Our world was a very small world, and there weren’t magazines talking about music like that, either. So, it was easy for the record labels to deceive us, and they were sending music out there, selling hundreds of thousands of vinyls, telling us they only sold, maybe three or four thousand, and not really compensating us. When I first really heard about it was when a reporter came to me from Record Mirror Magazine, out of the UK, talking about the ‘Summer Of Love’ and how acid house had just totally went through the UK, and how big it was. And telling me that if I were to come over to the UK, I might get arrested if I said [laughs] I made acid house. So, he said [laughs], “The queen don’t want people listening to your music.” [laughs] Because of all that, I really got disgruntled with the music industry out of Chicago. And then the mayor of Chicago started cracking down on all the clubs, clubs had to close at two o clock, so the scene was kind of really getting messed up. So, I kind of got a deal with Jive Records at that time. I was going back and forth to New York.

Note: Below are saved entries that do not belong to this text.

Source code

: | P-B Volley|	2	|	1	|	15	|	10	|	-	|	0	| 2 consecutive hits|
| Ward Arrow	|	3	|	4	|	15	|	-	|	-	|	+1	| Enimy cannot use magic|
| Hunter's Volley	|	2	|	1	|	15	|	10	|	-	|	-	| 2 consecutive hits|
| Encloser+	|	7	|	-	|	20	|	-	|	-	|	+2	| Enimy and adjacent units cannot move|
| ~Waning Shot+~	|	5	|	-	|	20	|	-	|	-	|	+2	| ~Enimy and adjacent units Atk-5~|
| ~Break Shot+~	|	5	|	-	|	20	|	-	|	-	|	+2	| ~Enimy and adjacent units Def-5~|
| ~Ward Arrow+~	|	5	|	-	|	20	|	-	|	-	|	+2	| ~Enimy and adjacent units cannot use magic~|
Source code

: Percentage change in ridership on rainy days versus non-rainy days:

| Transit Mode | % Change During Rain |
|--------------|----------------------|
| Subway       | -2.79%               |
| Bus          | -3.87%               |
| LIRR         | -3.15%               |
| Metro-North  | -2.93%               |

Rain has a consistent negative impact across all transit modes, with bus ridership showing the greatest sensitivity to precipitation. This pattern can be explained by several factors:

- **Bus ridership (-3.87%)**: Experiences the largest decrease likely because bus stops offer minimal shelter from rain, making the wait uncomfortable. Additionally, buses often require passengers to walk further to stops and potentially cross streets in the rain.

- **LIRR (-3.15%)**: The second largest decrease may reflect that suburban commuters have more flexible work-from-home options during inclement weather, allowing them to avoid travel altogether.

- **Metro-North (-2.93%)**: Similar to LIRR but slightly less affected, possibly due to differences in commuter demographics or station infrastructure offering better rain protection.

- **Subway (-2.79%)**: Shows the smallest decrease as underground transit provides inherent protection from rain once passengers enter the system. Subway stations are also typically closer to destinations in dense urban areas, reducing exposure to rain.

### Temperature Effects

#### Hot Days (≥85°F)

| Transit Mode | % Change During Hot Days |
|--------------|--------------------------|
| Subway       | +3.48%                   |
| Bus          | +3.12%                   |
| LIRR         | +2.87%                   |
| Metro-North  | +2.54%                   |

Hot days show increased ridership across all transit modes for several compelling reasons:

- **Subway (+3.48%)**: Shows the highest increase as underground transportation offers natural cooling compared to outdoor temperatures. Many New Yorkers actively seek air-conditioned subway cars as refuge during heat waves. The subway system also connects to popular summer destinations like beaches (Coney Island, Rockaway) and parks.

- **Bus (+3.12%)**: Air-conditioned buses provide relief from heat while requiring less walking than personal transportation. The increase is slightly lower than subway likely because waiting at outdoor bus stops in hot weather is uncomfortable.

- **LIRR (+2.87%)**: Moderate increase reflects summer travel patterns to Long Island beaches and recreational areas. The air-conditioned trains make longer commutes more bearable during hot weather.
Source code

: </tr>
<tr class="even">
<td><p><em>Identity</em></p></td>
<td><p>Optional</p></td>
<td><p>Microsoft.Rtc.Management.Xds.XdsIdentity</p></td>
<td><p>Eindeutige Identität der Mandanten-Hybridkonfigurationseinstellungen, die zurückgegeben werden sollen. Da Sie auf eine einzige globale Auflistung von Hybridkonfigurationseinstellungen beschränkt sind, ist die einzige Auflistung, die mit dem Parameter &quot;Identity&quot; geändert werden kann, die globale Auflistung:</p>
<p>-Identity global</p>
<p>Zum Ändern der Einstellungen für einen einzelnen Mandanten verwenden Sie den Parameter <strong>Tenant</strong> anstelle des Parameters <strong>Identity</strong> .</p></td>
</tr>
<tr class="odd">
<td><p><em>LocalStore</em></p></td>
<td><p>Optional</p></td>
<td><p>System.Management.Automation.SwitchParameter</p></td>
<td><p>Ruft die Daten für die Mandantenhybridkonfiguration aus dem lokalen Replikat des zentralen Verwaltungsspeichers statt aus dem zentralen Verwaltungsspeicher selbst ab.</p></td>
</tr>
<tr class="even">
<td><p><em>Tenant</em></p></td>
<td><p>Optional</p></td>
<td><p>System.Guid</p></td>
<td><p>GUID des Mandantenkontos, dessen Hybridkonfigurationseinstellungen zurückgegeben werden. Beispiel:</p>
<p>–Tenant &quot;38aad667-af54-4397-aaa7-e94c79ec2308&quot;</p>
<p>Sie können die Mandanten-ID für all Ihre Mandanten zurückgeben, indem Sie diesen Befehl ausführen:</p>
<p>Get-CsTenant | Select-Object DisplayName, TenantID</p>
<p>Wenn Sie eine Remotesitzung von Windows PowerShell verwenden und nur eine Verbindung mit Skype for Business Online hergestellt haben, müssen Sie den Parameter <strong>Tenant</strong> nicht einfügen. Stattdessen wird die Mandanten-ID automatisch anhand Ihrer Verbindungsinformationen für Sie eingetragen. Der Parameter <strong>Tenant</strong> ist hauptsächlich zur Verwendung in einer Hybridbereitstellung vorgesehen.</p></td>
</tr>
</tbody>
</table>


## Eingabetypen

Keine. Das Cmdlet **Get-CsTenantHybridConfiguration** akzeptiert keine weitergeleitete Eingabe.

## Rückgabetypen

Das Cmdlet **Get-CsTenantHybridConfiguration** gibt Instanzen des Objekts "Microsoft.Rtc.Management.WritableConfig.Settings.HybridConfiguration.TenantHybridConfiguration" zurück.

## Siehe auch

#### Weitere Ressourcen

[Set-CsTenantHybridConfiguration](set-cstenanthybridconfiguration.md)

As far as thinking "Acid Tracks" was a turning point for Chicago house, I think it was more of a turning point for electronic music. Because that sound was so futuristic, which is why we even chose the name Phuture for the group. As you can see today, some of the biggest people at the forefront of electronic music today are putting acid in their music, and you got to think, this is something that came out in ‘86.
The introduction of acid kind of really changed the house scene as far as like the beginning of raves, just massive, crazy parties. It just opened the door for techno, electro – just planted the seeds for these sounds. As far as the Chicago scene, it definitely added that new genre to it. Because I thought we had something special that was only ours, in a way. I remember hearing, I think it was “Land Of Confusion” or it was “151” by Armando, and when I heard it, the first thing I thought was, “Woah. That’s the 303. Someone else has one.” [laughs] It was kind of amazing in a way. That Roland machine that was dead to Roland. I mean, look at it now, you have people using the term ‘acid’. All the companies use that as mixing it in with certain preset titles. You even have Acid Audio making acid loops, which I don’t even understand why they use the term ‘acid’, because it’s just loops of any kind. I guess they’re just stealing the word because they knew it would bring attention to the product.
I feel like the group Phuture and the acid sound has impacted the electronic music industry probably unlike any one group or sound has done. So, it’s definitely something that’s incredible to think about.